A will, also known as a last will and testament, is a legal document that allows you to outline what happens to your assets after you die. If you have minor children, you can designate guardians and a plan for child care as well as select the appropriate person to manage your financial matters. “I also advise my clients to appoint a funeral representative to ensure their plans are executed throughout the funeral or memorial services. It’s also important to consider assigning a digital agent to handle all digital assets, accounts, social media platforms, and passwords,” says Steve.

“When I consult with clients who come in for a will, it’s important to understand their entire picture and what will give them peace of mind,” says Steve. “We discuss various options, including gifting money to loved ones each year. In 2023 you can gift $17,000 to any number of individuals each year without any tax repercussions. You do not need to do paperwork or hire an attorney. Just write the check—that’s good information to know!”

Wills are a critical piece of the estate package for every individual. Steve also notes that if someone dies without a will, it will be cost-prohibitive for their heirs to administer their estate. 

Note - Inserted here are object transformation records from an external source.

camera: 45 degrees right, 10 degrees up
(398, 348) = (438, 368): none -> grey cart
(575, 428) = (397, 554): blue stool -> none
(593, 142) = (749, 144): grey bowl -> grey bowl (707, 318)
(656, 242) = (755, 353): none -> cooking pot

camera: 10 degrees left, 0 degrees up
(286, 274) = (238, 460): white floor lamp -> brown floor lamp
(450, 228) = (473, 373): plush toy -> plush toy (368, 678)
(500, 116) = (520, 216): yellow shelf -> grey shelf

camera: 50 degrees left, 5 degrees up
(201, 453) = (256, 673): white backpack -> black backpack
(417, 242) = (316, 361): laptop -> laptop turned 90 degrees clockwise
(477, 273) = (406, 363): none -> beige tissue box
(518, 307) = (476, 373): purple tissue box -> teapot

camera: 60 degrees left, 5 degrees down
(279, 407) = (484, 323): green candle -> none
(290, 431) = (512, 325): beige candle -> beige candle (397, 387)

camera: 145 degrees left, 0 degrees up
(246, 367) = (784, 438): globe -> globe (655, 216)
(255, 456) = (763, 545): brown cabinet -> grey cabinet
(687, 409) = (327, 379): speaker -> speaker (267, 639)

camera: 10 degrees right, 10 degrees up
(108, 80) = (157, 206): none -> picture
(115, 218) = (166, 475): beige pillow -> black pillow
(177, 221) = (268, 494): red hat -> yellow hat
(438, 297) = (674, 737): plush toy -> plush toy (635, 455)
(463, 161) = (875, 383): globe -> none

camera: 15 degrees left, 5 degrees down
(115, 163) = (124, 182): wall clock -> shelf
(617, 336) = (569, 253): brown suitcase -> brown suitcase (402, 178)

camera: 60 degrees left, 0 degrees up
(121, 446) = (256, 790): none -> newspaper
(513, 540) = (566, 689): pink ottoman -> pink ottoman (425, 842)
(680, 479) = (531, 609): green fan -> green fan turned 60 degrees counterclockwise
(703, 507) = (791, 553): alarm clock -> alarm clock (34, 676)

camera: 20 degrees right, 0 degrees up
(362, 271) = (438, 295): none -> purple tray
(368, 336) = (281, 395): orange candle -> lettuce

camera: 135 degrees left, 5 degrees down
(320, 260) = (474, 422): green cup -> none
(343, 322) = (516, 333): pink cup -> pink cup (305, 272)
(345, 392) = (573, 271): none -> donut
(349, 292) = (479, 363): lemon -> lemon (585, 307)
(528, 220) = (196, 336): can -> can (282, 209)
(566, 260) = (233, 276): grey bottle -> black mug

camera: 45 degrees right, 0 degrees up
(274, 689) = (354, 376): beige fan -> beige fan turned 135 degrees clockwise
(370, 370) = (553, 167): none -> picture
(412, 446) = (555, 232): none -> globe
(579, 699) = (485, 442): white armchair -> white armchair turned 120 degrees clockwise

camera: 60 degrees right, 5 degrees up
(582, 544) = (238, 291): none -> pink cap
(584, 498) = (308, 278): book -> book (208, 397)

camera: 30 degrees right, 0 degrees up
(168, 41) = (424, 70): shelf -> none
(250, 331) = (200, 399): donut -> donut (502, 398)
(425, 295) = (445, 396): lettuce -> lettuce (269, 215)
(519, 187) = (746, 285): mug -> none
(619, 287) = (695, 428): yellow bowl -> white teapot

A trust may also be in order depending on one’s financial and personal circumstances. A trust is a legal arrangement that ensures that a person’s assets are distributed to selected beneficiaries. The individual who establishes the trust places assets in the trust’s name and appoints a third party to manage those assets on behalf of the trust creator and beneficiaries. A trust goes into effect the moment it is established, unlike a will, which goes into effect after one’s death. Trusts are private documents, whereas a will becomes public record, so if there are delicate family situations where confidentiality is critical, one may want to consider setting up a trust. A trust can also offer you protection if you become incapacitated. One of the key benefits of a trust is that it simplifies the process of transferring assets and can save the designees significant costs in probate expenses. Your attorney can guide you in the decision between an irrevocable or revocable trust. An irrevocable trust means that you have removed the asset from your portfolio. A revocable trust allows you to maintain control over your assets placed therein for the balance of your life.

Power of Attorney

A durable power of attorney is also essential when making an estate plan. “Assigning a durable power of attorney will protect your interests in the case that you are unable to express your wishes yourself,” says Steve. “It’s important to designate that control to a person you fully trust—someone who will say ‘yes’ to honor your stated wishes regardless of their own opinions.”

Living Wills

Steve also strongly recommends a living will or healthcare proxy to provide direction for your loved ones to carry out your wishes when you cannot communicate them yourself. “When I went into private practice, I searched for a living will document that laid out instructions briefly and clearly. I could not find what I wanted, so I wrote my own proxy and have successfully used it for my clients for years. It’s never been contested in court,” says Steve. “A living will basically states, ‘when I can no longer speak for myself, I appoint this person to make medical decisions for me.’ It is an essential element of your estate plan.”

In Steve’s experience, there is one misstep that many people make. “Sometimes clients don’t share the whole picture with their attorney. This may be just an oversight, or they may be embarrassed or ashamed of certain circumstances. Remember that the client-attorney privilege is completely confidential, and your words will never leave the office. It is to your benefit to share all of your information with your attorney so they can create a plan that is in your best interest.”

Protect your legacy in 2023 by establishing your estate plan. “If you have these four documents, you have a vast majority of the work done!” says Steve.


“The right planning can help reduce stress for your family members and ensure that your wishes are honored.”